The following table shows the two most popular types of system memory chips for enthusiast systems, and their typical specifications:
|Popular Enthusiast Memory Types|
|Memory chips||Timings||Clock frequencies||Voltage|
|Winbond BH-5/BH-6/UTT||CL1.5 or 2.0-2-2-5||400-500 MHz||2.5 - 3.8 V|
|Samsung TCC5/TCCD||CL1.5 or 2.0-2-2-5CL2.5 or 3.0-4-4-7/8||400 MHz500-600 MHz||2.5 - 2.9 or 3.0 V|
As you can see, there are some differences between system memories depending on which chips are used. Samsung TCC5/TCCD could be described as flexible when compared to the Winbond chips, as they will work at low clock frequencies and tight timings, as well as at high clock frequencies and more relaxed timings.

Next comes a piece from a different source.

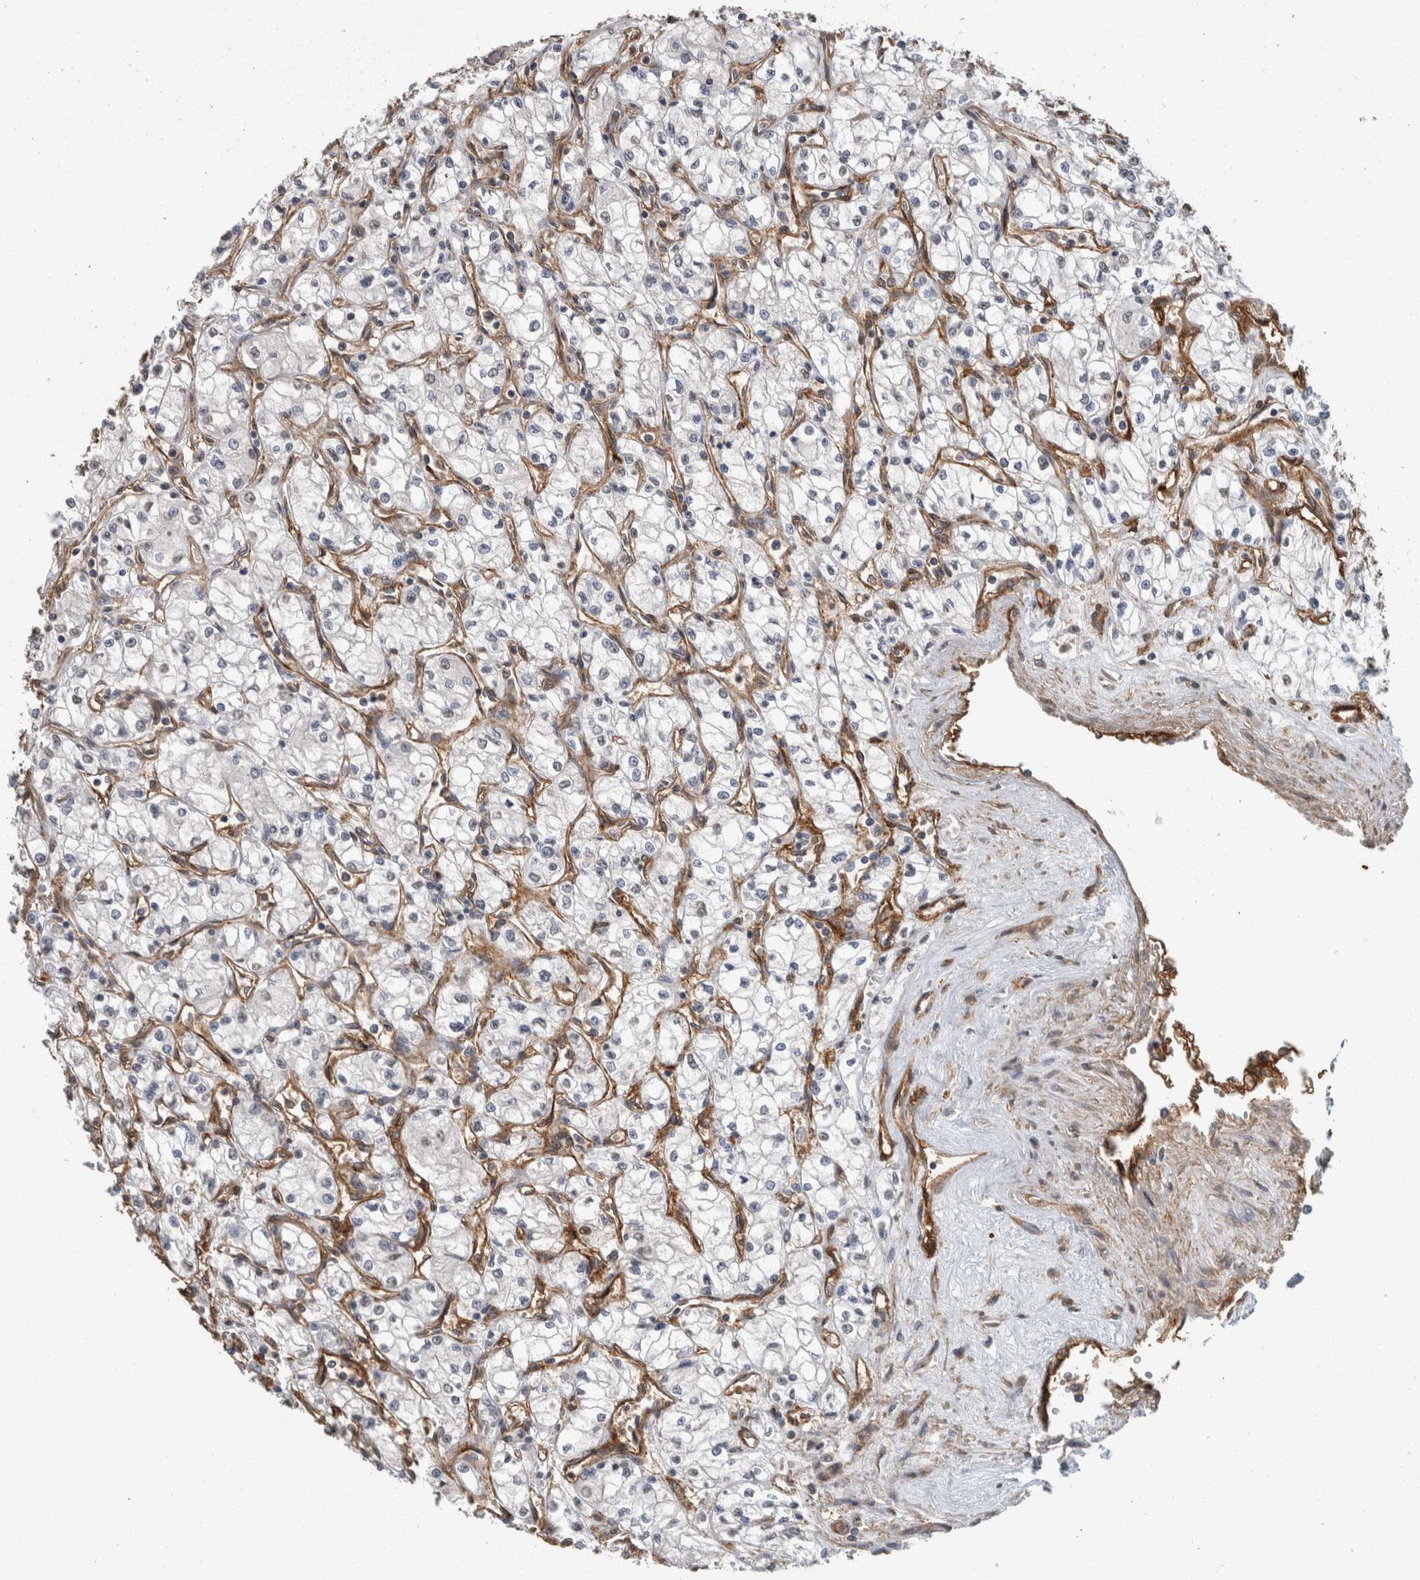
{"staining": {"intensity": "negative", "quantity": "none", "location": "none"}, "tissue": "renal cancer", "cell_type": "Tumor cells", "image_type": "cancer", "snomed": [{"axis": "morphology", "description": "Normal tissue, NOS"}, {"axis": "morphology", "description": "Adenocarcinoma, NOS"}, {"axis": "topography", "description": "Kidney"}], "caption": "Tumor cells are negative for brown protein staining in renal cancer (adenocarcinoma).", "gene": "RECK", "patient": {"sex": "male", "age": 59}}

However, Winbond chips will reach higher clock frequencies than Samsung chips if you are dead set on using 2.0-2-2-5 timings; this assumes that you have a motherboard capable of supplying them with the voltage they need.
In practice, you might see 2x 512 MB Winbond memory reaching 250 MHz or as high as 270 MHz at CL2.0-2-2-5 timings, while 2x 512 MB Samsung memory might reach 300 or slightly more at CL2.5-4-3-7, CL2.5-4-4-8 or CL3.0-4-4-8.
Test Memory: G.Skill F1-4400DSU2-1 GBFC
Since we are comparing the relative impact of latency and clock frequency increases, we decided to use memory based on Samsung's TCC5/TCCD. This memory will allow us to use a wider range of settings.
Taiwanese memory maker G.Skill supplied us with two 512 MB sticks of its fairly new F1-4400DSU2-1 GBFC product. It is rated at PC4400 (DDR550) and CL2.5-4-4-8 timings, and is the company's attempt to bring enthusiast performance and overclocking to the mainstream market.
Performance will obviously vary from module to module, and will also depend on the motherboard, BIOS version, BIOS settings and CPU used. In our case, stable operation was possible in the range from 2.0-2-2-6 at 203 MHz to 2.5-4-3-7 at 300 MHz.